* Exercise directions *
Please transcribe the data below in full, word for word, without the images.

* Given information *
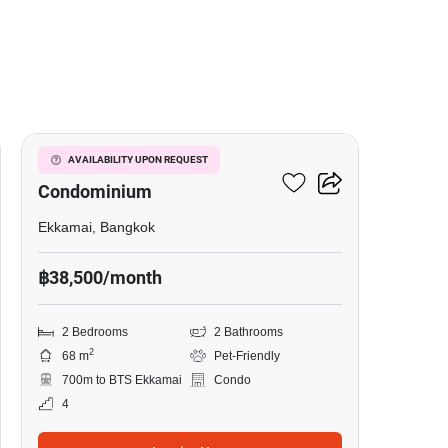
8
Le Nice Ekkamai
AVAILABILITY UPON REQUEST
Condominium
Ekkamai, Bangkok
฿38,500/month
2 Bedrooms
2 Bathrooms
2
68 m
Pet-Friendly
700m to BTS Ekkamai
Condo
4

* Solved exercise *
8
Le Nice Ekkamai
AVAILABILITY UPON REQUEST
Condominium
Ekkamai, Bangkok
฿38,500/month
2 Bedrooms
2 Bathrooms
2
68 m
Pet-Friendly
700m to BTS Ekkamai
Condo
4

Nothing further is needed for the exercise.